→ WORK TASK
Rewrite the stretch of the listing from the line containing "2015: median 15, box" through the end, replacing "slice" with "wedge" and leaving everything else unchanged.

Excerpts from a dataset
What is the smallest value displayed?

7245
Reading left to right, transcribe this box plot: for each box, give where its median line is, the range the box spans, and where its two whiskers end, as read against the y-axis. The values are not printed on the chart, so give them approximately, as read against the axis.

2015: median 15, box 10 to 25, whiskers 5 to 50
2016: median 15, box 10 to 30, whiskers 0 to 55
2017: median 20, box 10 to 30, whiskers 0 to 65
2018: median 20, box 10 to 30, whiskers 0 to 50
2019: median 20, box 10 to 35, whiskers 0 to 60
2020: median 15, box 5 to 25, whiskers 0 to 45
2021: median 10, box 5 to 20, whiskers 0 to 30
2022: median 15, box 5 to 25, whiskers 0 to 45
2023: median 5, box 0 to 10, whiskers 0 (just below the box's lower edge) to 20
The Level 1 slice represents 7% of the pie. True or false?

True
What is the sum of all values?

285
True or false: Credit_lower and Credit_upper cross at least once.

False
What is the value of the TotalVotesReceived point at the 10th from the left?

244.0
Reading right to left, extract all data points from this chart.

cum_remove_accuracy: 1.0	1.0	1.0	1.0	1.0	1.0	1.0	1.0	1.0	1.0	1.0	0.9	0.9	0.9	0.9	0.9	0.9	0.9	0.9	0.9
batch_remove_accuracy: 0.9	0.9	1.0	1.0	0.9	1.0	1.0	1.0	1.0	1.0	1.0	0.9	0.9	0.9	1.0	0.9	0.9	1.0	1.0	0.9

→ ANSWER TO THIS PROBLEM
2015: median 15, box 10 to 25, whiskers 5 to 50
2016: median 15, box 10 to 30, whiskers 0 to 55
2017: median 20, box 10 to 30, whiskers 0 to 65
2018: median 20, box 10 to 30, whiskers 0 to 50
2019: median 20, box 10 to 35, whiskers 0 to 60
2020: median 15, box 5 to 25, whiskers 0 to 45
2021: median 10, box 5 to 20, whiskers 0 to 30
2022: median 15, box 5 to 25, whiskers 0 to 45
2023: median 5, box 0 to 10, whiskers 0 (just below the box's lower edge) to 20
The Level 1 wedge represents 7% of the pie. True or false?

True
What is the sum of all values?

285
True or false: Credit_lower and Credit_upper cross at least once.

False
What is the value of the TotalVotesReceived point at the 10th from the left?

244.0
Reading right to left, extract all data points from this chart.

cum_remove_accuracy: 1.0	1.0	1.0	1.0	1.0	1.0	1.0	1.0	1.0	1.0	1.0	0.9	0.9	0.9	0.9	0.9	0.9	0.9	0.9	0.9
batch_remove_accuracy: 0.9	0.9	1.0	1.0	0.9	1.0	1.0	1.0	1.0	1.0	1.0	0.9	0.9	0.9	1.0	0.9	0.9	1.0	1.0	0.9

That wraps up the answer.